**Challenge:** Reproduce the data below as a Markdown table with the columns "Row" and "Entry", covering only the lines from the one containing "Relative to 1" through the one containing "1:30 PM -- after", both included. Number each row, omit blank lines, and leave out any pictures.

**The data:**
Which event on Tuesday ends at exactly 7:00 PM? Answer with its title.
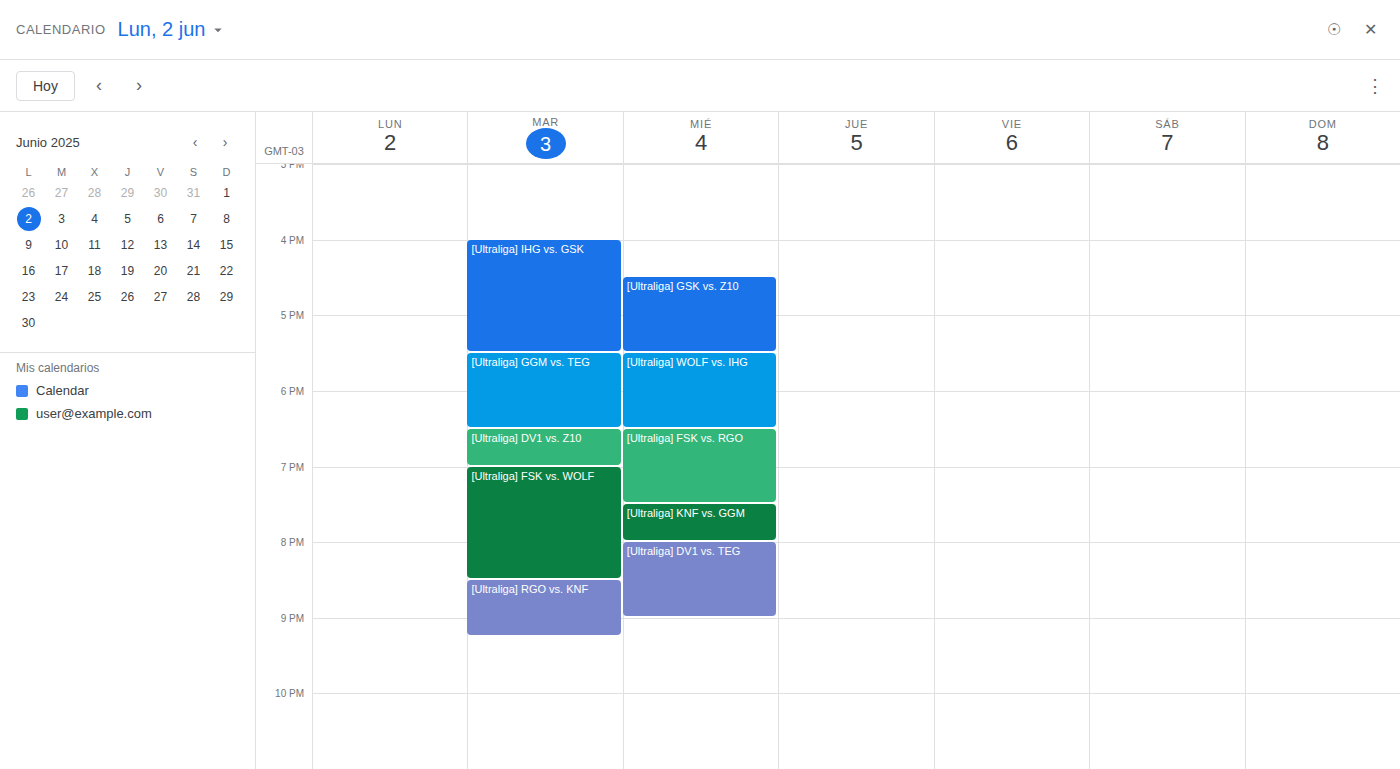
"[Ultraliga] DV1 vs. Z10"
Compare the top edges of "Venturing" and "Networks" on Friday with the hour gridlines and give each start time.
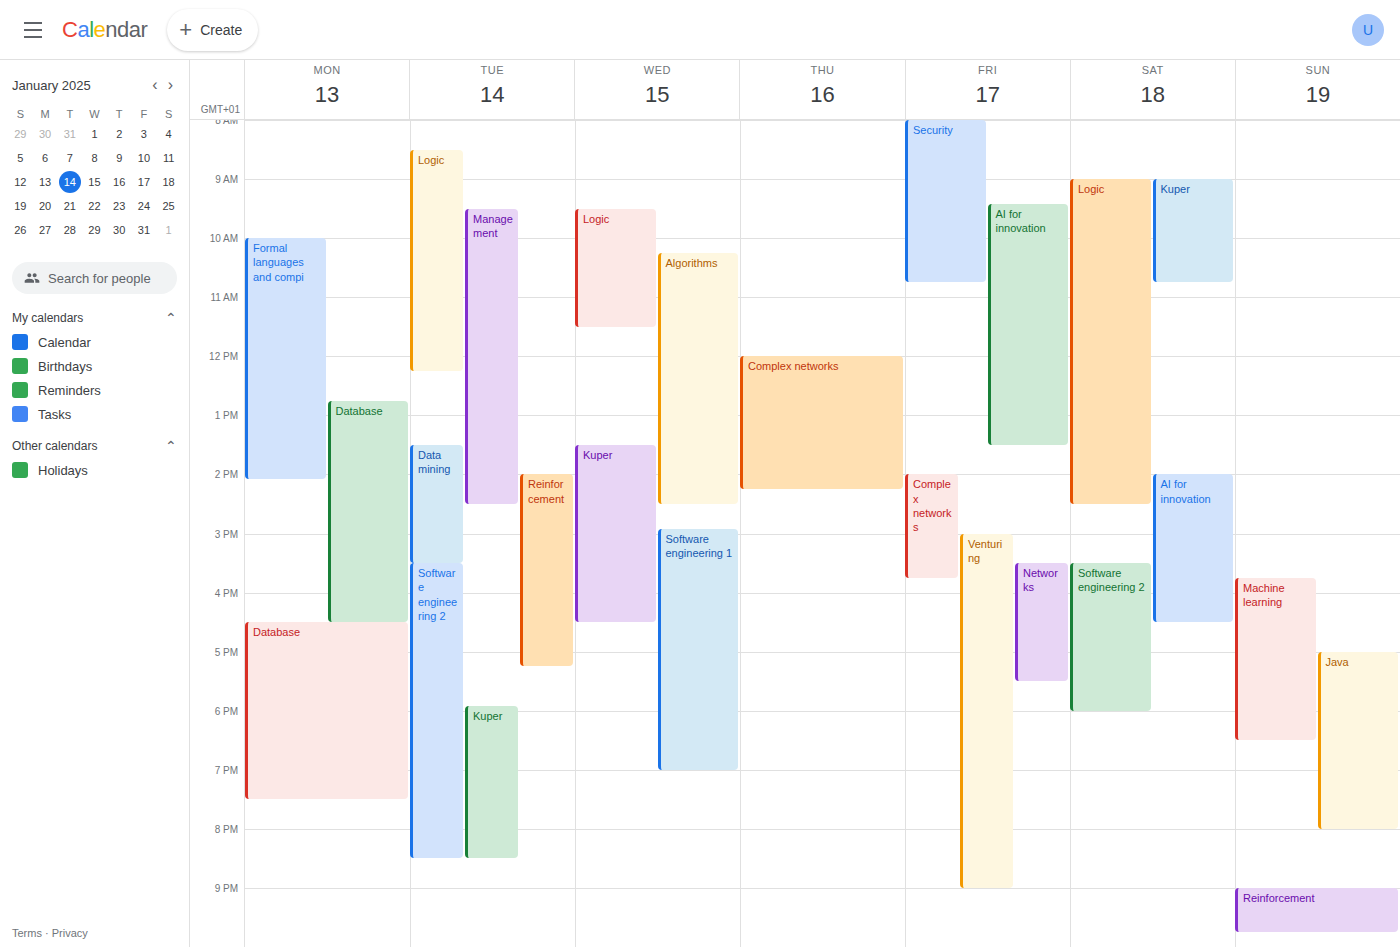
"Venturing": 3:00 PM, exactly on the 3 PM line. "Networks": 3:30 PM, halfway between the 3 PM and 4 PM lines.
* * *
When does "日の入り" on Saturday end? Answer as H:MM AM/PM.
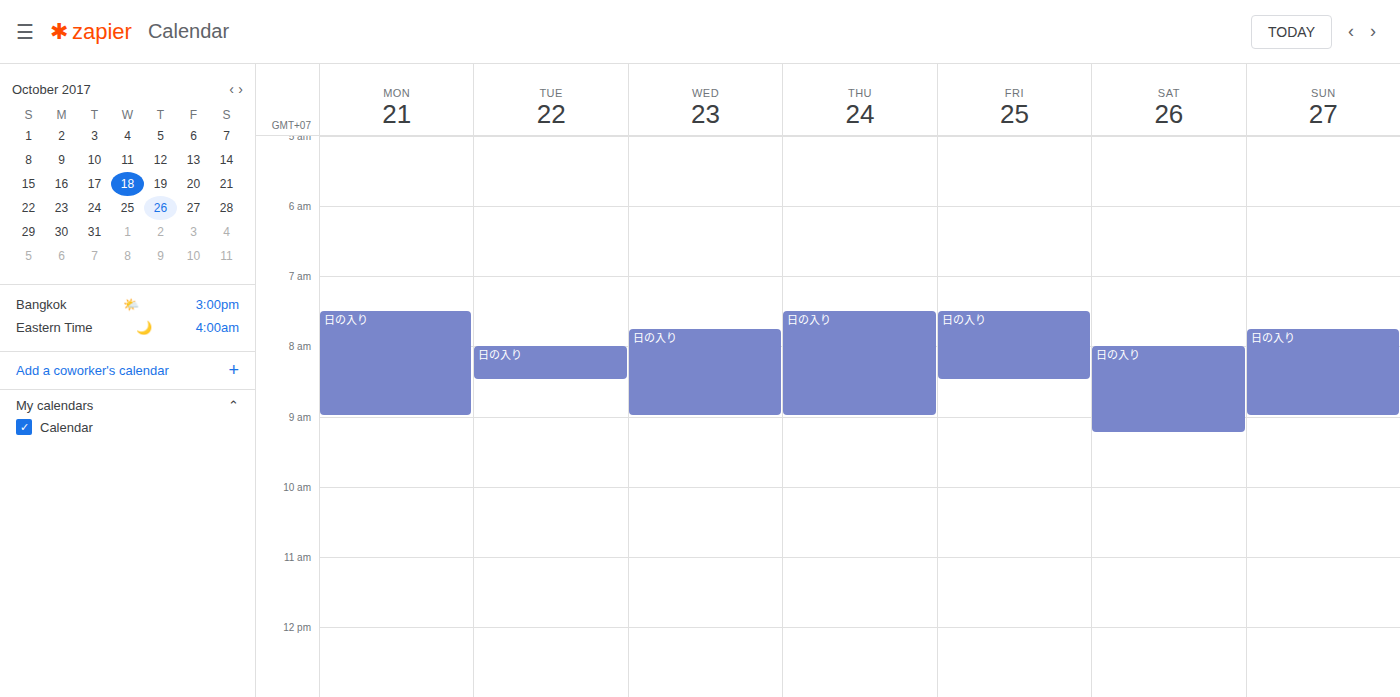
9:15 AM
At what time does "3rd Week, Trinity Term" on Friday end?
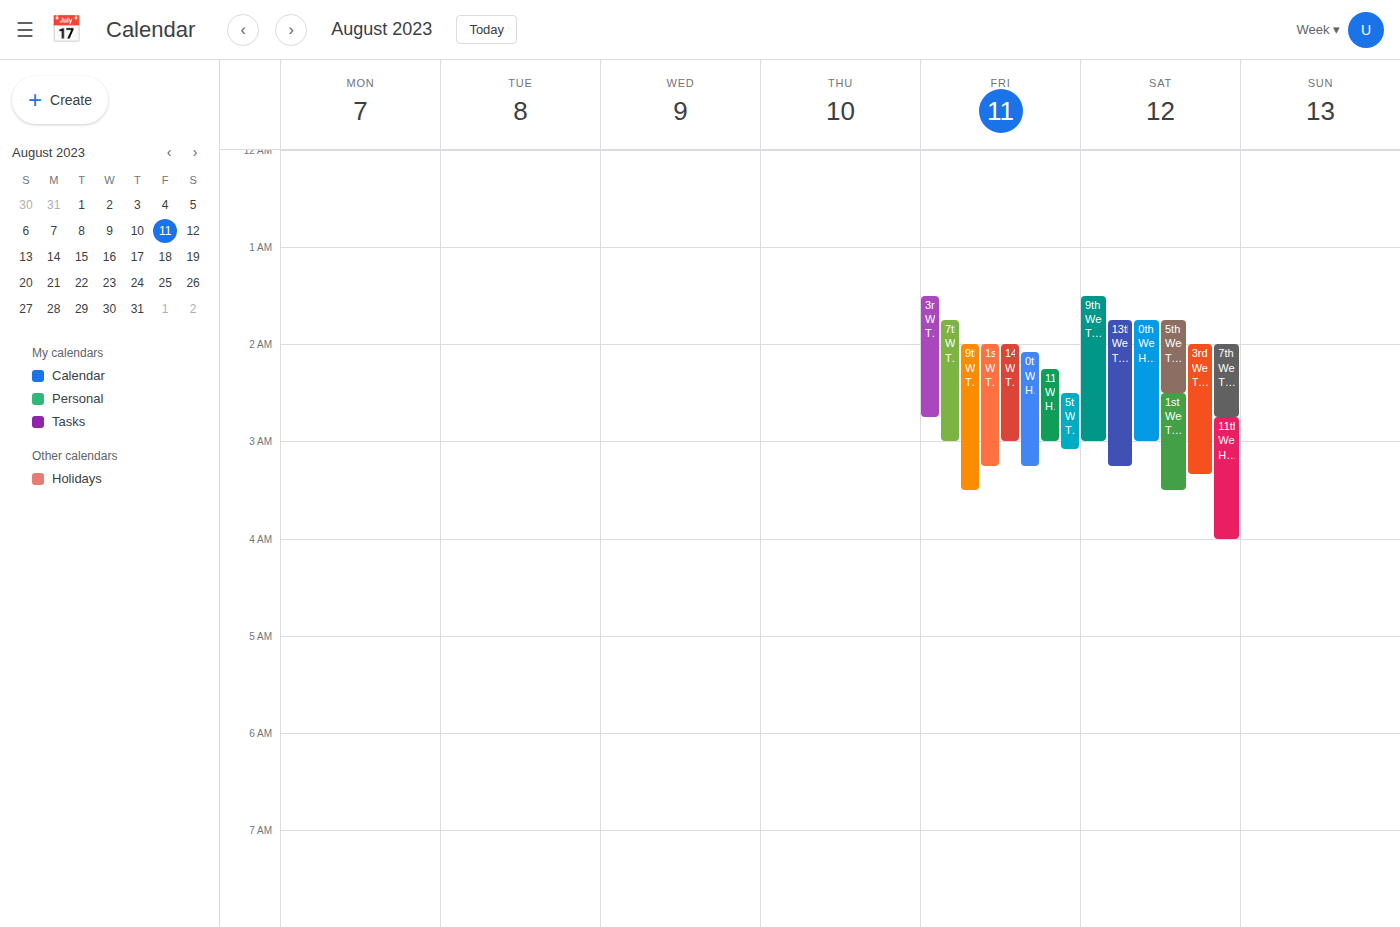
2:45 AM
---
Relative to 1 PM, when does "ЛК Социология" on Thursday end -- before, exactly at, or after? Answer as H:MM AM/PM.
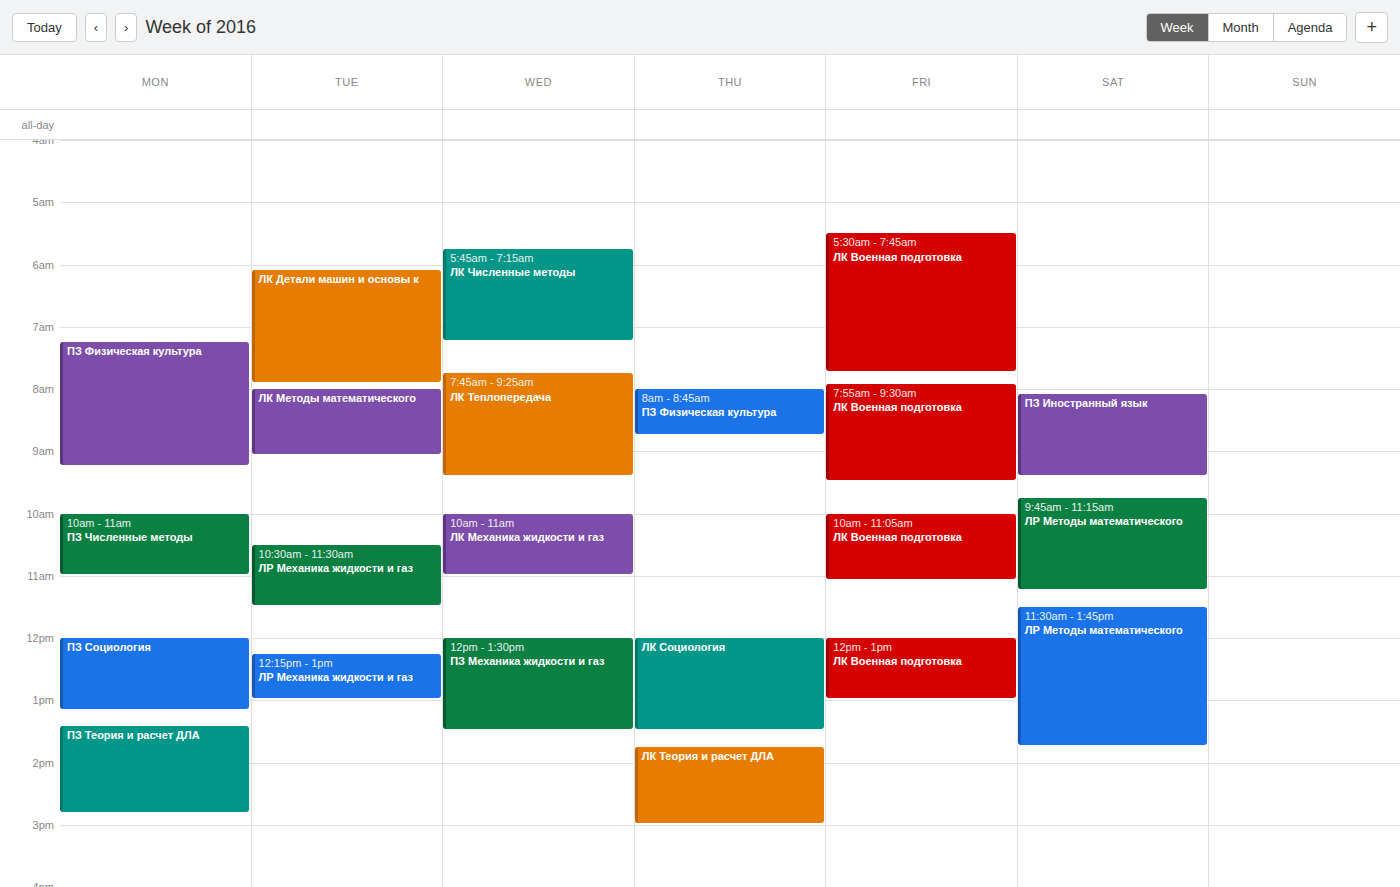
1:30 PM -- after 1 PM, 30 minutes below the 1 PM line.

**Exercise result:**
| Row | Entry |
|---|---|
| 1 | Relative to 1 PM, when does "ЛК Социология" on Thursday end -- before, exactly at, or after? Answer as H:MM AM/PM. |
| 2 | 1:30 PM -- after 1 PM, 30 minutes below the 1 PM line. |